PROBLEM DETAILS
Format every line of the material below as a numbered list, leaving out any blank lines.

RECORDS FOR THIS EXERCISE

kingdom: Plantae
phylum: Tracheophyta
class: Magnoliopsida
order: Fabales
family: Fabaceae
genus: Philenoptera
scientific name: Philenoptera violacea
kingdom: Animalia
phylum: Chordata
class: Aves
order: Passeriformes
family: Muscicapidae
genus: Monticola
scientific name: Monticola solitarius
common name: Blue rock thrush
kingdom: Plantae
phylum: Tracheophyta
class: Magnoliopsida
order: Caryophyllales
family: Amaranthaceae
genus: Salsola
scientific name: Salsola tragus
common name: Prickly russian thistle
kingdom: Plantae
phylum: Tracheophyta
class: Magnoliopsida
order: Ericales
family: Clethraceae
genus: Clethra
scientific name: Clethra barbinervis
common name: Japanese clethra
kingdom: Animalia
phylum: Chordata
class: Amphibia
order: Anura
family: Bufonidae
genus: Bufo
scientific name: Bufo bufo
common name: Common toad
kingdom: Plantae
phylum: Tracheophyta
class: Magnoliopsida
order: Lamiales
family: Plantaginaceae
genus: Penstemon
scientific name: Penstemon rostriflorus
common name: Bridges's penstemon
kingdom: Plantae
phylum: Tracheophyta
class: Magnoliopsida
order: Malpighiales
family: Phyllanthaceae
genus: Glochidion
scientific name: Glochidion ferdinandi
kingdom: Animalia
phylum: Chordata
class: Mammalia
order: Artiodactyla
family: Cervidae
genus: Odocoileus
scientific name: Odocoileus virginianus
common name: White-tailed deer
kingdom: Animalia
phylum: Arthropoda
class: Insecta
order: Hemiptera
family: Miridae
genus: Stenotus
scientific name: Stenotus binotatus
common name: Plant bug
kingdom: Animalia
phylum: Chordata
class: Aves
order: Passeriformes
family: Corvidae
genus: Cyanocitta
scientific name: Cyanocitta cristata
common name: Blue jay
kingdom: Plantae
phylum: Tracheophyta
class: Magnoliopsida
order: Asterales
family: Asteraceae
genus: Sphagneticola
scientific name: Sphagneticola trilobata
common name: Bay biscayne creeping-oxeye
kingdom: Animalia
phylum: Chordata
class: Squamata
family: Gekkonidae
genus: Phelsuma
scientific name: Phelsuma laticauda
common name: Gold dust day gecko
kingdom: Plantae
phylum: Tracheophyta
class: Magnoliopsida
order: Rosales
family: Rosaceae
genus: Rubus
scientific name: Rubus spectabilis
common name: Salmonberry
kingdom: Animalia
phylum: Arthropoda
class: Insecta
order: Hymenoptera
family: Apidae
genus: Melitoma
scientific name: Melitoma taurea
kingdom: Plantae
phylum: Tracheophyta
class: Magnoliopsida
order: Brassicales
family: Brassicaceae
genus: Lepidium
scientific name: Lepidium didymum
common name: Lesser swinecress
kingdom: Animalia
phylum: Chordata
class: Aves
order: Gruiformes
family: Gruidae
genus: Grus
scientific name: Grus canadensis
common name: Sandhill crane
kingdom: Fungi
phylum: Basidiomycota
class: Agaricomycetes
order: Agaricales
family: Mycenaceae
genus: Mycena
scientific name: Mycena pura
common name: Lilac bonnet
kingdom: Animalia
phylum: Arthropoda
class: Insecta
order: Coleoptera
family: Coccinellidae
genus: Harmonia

EXERCISE SOLUTION
1. kingdom: Plantae
2. phylum: Tracheophyta
3. class: Magnoliopsida
4. order: Fabales
5. family: Fabaceae
6. genus: Philenoptera
7. scientific name: Philenoptera violacea
8. kingdom: Animalia
9. phylum: Chordata
10. class: Aves
11. order: Passeriformes
12. family: Muscicapidae
13. genus: Monticola
14. scientific name: Monticola solitarius
15. common name: Blue rock thrush
16. kingdom: Plantae
17. phylum: Tracheophyta
18. class: Magnoliopsida
19. order: Caryophyllales
20. family: Amaranthaceae
21. genus: Salsola
22. scientific name: Salsola tragus
23. common name: Prickly russian thistle
24. kingdom: Plantae
25. phylum: Tracheophyta
26. class: Magnoliopsida
27. order: Ericales
28. family: Clethraceae
29. genus: Clethra
30. scientific name: Clethra barbinervis
31. common name: Japanese clethra
32. kingdom: Animalia
33. phylum: Chordata
34. class: Amphibia
35. order: Anura
36. family: Bufonidae
37. genus: Bufo
38. scientific name: Bufo bufo
39. common name: Common toad
40. kingdom: Plantae
41. phylum: Tracheophyta
42. class: Magnoliopsida
43. order: Lamiales
44. family: Plantaginaceae
45. genus: Penstemon
46. scientific name: Penstemon rostriflorus
47. common name: Bridges's penstemon
48. kingdom: Plantae
49. phylum: Tracheophyta
50. class: Magnoliopsida
51. order: Malpighiales
52. family: Phyllanthaceae
53. genus: Glochidion
54. scientific name: Glochidion ferdinandi
55. kingdom: Animalia
56. phylum: Chordata
57. class: Mammalia
58. order: Artiodactyla
59. family: Cervidae
60. genus: Odocoileus
61. scientific name: Odocoileus virginianus
62. common name: White-tailed deer
63. kingdom: Animalia
64. phylum: Arthropoda
65. class: Insecta
66. order: Hemiptera
67. family: Miridae
68. genus: Stenotus
69. scientific name: Stenotus binotatus
70. common name: Plant bug
71. kingdom: Animalia
72. phylum: Chordata
73. class: Aves
74. order: Passeriformes
75. family: Corvidae
76. genus: Cyanocitta
77. scientific name: Cyanocitta cristata
78. common name: Blue jay
79. kingdom: Plantae
80. phylum: Tracheophyta
81. class: Magnoliopsida
82. order: Asterales
83. family: Asteraceae
84. genus: Sphagneticola
85. scientific name: Sphagneticola trilobata
86. common name: Bay biscayne creeping-oxeye
87. kingdom: Animalia
88. phylum: Chordata
89. class: Squamata
90. family: Gekkonidae
91. genus: Phelsuma
92. scientific name: Phelsuma laticauda
93. common name: Gold dust day gecko
94. kingdom: Plantae
95. phylum: Tracheophyta
96. class: Magnoliopsida
97. order: Rosales
98. family: Rosaceae
99. genus: Rubus
100. scientific name: Rubus spectabilis
101. common name: Salmonberry
102. kingdom: Animalia
103. phylum: Arthropoda
104. class: Insecta
105. order: Hymenoptera
106. family: Apidae
107. genus: Melitoma
108. scientific name: Melitoma taurea
109. kingdom: Plantae
110. phylum: Tracheophyta
111. class: Magnoliopsida
112. order: Brassicales
113. family: Brassicaceae
114. genus: Lepidium
115. scientific name: Lepidium didymum
116. common name: Lesser swinecress
117. kingdom: Animalia
118. phylum: Chordata
119. class: Aves
120. order: Gruiformes
121. family: Gruidae
122. genus: Grus
123. scientific name: Grus canadensis
124. common name: Sandhill crane
125. kingdom: Fungi
126. phylum: Basidiomycota
127. class: Agaricomycetes
128. order: Agaricales
129. family: Mycenaceae
130. genus: Mycena
131. scientific name: Mycena pura
132. common name: Lilac bonnet
133. kingdom: Animalia
134. phylum: Arthropoda
135. class: Insecta
136. order: Coleoptera
137. family: Coccinellidae
138. genus: Harmonia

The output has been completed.